NCCL limitations are fully articulated. MSCCL++ provides the most detailed publicly available analysis of NCCL's performance limitations: wasted GPU cycles in send/recv, inflexible synchronization, inability to use DMA-copy intra-node, static thread-group abstraction that doesn't adapt to different message sizes or algorithms. These are the exact limitations that DynamICCL's RL agent works around by selecting among NCCL's available algorithms and protocols at runtime.
Algorithm-performance relationship. The paper quantifies how algorithm choice (all-pairs vs. ring vs. hierarchical) dramatically affects latency/bandwidth across message sizes. This is precisely the structure of DynamICCL's action space (algo ∈ {ring, tree, collnet_direct, collnet_chain, nvls, nvls_tree, pat}). MSCCL++ data shows that for small messages, all-pairs (not ring) is optimal — consistent with why NCCL's default ring underperforms for small messages.
SwitchChannel and NVLS. MSCCL++ SwitchChannel achieves 56% higher bandwidth than MemoryChannel on H100 by leveraging NVSwitch multimem instructions — which is precisely the NVLS algorithm in NCCL. DynamICCL's action space includes nvls and nvls_tree algorithms; the MSCCL++ data showing 2.2–2.8× speedup with SwitchChannel confirms the importance of having the RL agent learn when NVLS is beneficial.
Hardware-specific optimization. MSCCL++ shows MI300x requires reversed loop ordering (write to all peers simultaneously) vs. NVIDIA GPUs (write to each peer sequentially). DynamICCL operating on NVIDIA clusters would not need this AMD-specific insight, but the general principle (hardware topology determines optimal algorithm structure) applies directly to DynamICCL's cluster-aware configuration.

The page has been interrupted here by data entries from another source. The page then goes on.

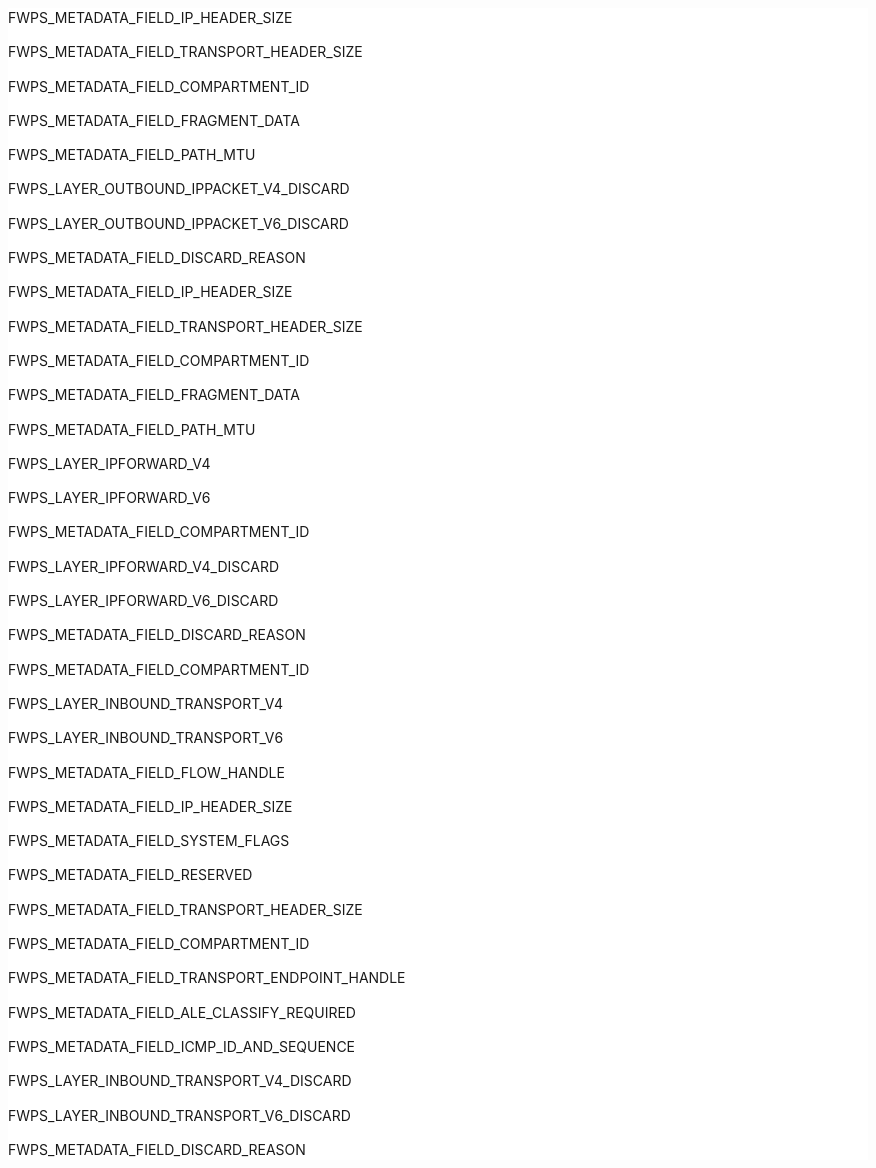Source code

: <p>FWPS_METADATA_FIELD_IP_HEADER_SIZE</p>
<p>FWPS_METADATA_FIELD_TRANSPORT_HEADER_SIZE</p>
<p>FWPS_METADATA_FIELD_COMPARTMENT_ID</p>
<p>FWPS_METADATA_FIELD_FRAGMENT_DATA</p>
<p>FWPS_METADATA_FIELD_PATH_MTU</p>
</td>
</tr>
<tr>
<td>
<p>FWPS_LAYER_OUTBOUND_IPPACKET_V4_DISCARD</p>
<p>FWPS_LAYER_OUTBOUND_IPPACKET_V6_DISCARD</p>
</td>
<td>
<p>FWPS_METADATA_FIELD_DISCARD_REASON</p>
<p>FWPS_METADATA_FIELD_IP_HEADER_SIZE</p>
<p>FWPS_METADATA_FIELD_TRANSPORT_HEADER_SIZE</p>
<p>FWPS_METADATA_FIELD_COMPARTMENT_ID</p>
<p>FWPS_METADATA_FIELD_FRAGMENT_DATA</p>
<p>FWPS_METADATA_FIELD_PATH_MTU</p>
</td>
</tr>
<tr>
<td>
<p>FWPS_LAYER_IPFORWARD_V4</p>
<p>FWPS_LAYER_IPFORWARD_V6</p>
</td>
<td>
<p>FWPS_METADATA_FIELD_COMPARTMENT_ID</p>
</td>
</tr>
<tr>
<td>
<p>FWPS_LAYER_IPFORWARD_V4_DISCARD</p>
<p>FWPS_LAYER_IPFORWARD_V6_DISCARD</p>
</td>
<td>
<p>FWPS_METADATA_FIELD_DISCARD_REASON</p>
<p>FWPS_METADATA_FIELD_COMPARTMENT_ID</p>
</td>
</tr>
<tr>
<td>
<p>FWPS_LAYER_INBOUND_TRANSPORT_V4</p>
<p>FWPS_LAYER_INBOUND_TRANSPORT_V6</p>
</td>
<td>
<p>FWPS_METADATA_FIELD_FLOW_HANDLE</p>
<p>FWPS_METADATA_FIELD_IP_HEADER_SIZE</p>
<p>FWPS_METADATA_FIELD_SYSTEM_FLAGS</p>
<p>FWPS_METADATA_FIELD_RESERVED</p>
<p>FWPS_METADATA_FIELD_TRANSPORT_HEADER_SIZE</p>
<p>FWPS_METADATA_FIELD_COMPARTMENT_ID</p>
<p>FWPS_METADATA_FIELD_TRANSPORT_ENDPOINT_HANDLE</p>
<p>FWPS_METADATA_FIELD_ALE_CLASSIFY_REQUIRED</p>
<p>FWPS_METADATA_FIELD_ICMP_ID_AND_SEQUENCE</p>
</td>
</tr>
<tr>
<td>
<p>FWPS_LAYER_INBOUND_TRANSPORT_V4_DISCARD</p>
<p>FWPS_LAYER_INBOUND_TRANSPORT_V6_DISCARD</p>
</td>
<td>
<p>FWPS_METADATA_FIELD_DISCARD_REASON</p>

Not a direct competitor. MSCCL++ requires expert developers to write custom kernels using the Primitive API or DSL. DynamICCL uses RL to select among existing NCCL algorithms and parameters without requiring custom kernel development. DynamICCL is more accessible to practitioners but operates within a smaller optimization space than MSCCL++.